Page-level text extractions
Segment Open
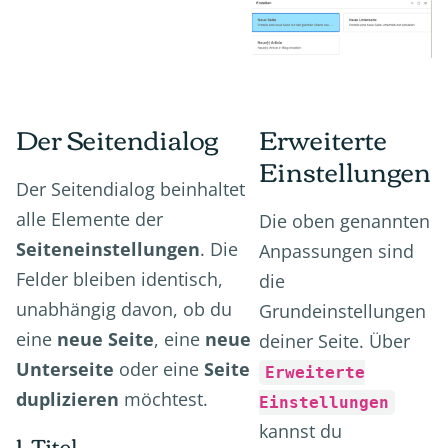
Der Seitendialog
Erweiterte
Einstellungen
Der Seitendialog beinhaltet
alle Elemente der
Die oben genannten
Seiteneinstellungen
. Die
Anpassungen sind
Felder bleiben identisch,
die
unabhängig davon, ob du
Grundeinstellungen
eine
neue Seite
, eine
neue
deiner Seite. Über
Unterseite
oder eine
Seite
Erweiterte
duplizieren
möchtest.
Einstellungen
kannst du
1. Titel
Segment Closed
**THE PROBLEM**
Every line above that holds the word "Seitendialog" is to be found and copied.

**OUTPUT**
Der Seitendialog
Der Seitendialog beinhaltet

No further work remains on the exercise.